Это очень странное осознание, фиксирующее фактически историческую аномалию. Подобно тому, как «священные игры и ритуалы» (если опираться на Хёйзингу) для меня уже не являются подлинно игровыми формами ввиду упомянутых критериев непосредственности и несерьёзности, так и перегруженное смыслами «серьёзное искусство» романтиков – стало быть, не игровое? А раз так, то не является ли оно в меньшей степени искусством по своей изначальной сути? Об этом впоследствии размышляли и говорили многие композиторы уже 20 века, и я в своих изысканиях прихожу к абсолютно схожим идеям.

Но обратимся к фактам. В эпоху романтизма мы имеем дело с огромным массивом литературно-обоснованной музыки. Ощущается тотальное влияние смежных видов искусств, однако теперь не общая философия «обслуживает» музыкальную практику, а сам романтический автор творит сугубо внутри координат литературной и театральной философии. Чистая, автономная музыка отступает всё дальше на периферию. Гектор Берлиоз предпосылает своей «Фантастической симфонии» развёрнутую текстовую программу и образные названия частей, а Густав Малер прямо предлагает изучать свои монументальные симфонические полотна по литературным описаниям из собственных писем. А что же происходит с самой музыкой? От подобных примитивных вербальных обобщений и навязанных извне сюжетов она, увы, только теряет свою первозданную звуковую силу.

Серьёзность романтической повестки усугубляется и повышенной долей трагизма, который буквально витает в воздухе этой эпохи – ярких примеров тому огромное множество. На этом фоне рассуждать о терапевтичности музыкального искусства становится всё сложнее. Да, унификация и универсализация исполнительских средств к этому моменту уже окончательно завершились, музыка стала максимально доступной для домашнего, салонного музицирования, но «врачует» ли она человеческие души, постоянно отсылая их к чужим литературным и театральным концептам, – большой вопрос.
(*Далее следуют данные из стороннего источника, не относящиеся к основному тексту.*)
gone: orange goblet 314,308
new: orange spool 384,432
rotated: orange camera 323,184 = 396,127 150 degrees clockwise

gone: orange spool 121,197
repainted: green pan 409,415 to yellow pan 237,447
С точки зрения индивидуальной терапии многие сочинения становятся для авторов и исполнителей возможностью болезненно излить душу (здесь идеальными примерами служат фортепианные миниатюры Фридерика Шопена или Эдварда Грига), в то время как сложная психологическая и публицистическая сторона личности раскрывается в программных циклах Роберт Шумана – с их вечным карнавалом вымышленных масок и персонажей. В то же время бурное развитие сети концертных залов вводит публичную музыку в состояние постоянного, мучительного балансирования между высоким искусством и коммерческим досугом. И за счёт усилившейся в разы мании виртуозности, рождённой беспрецедентным исполнительским культом Ференца Листа и Никколо Паганини, этот маятник совершает очевидный, мощный крен в сторону чистого развлечения и эффектного аттракциона.

XX век: многомерность парадигм и возвращение к игровой стихии

Музыкальное искусство 20 века возникло из тектонических музыкально-языковых революций Рихарда Вагнера, Александра Скрябина, а затем Арнольда Шёнберга, Пауля Хиндемита и Игоря Стравинского. Главное событие в музыке начала столетия – это осознание принципиальной возможности многомерного существования различных музыкальных и творческих парадигм. Кризис функциональности, которая отныне становится лишь одним из возможных вариантов мышления, открывает путь к одновременному сосуществованию множества музыкальных языков и смысловых пластов. И это, в отличие от одномерного функционального романтизма, – настоящая, подлинная игровая ситуация. В музыкальном мире появляется колоссальное обилие возможностей для выбора: что именно слушать, видеть и воспринимать.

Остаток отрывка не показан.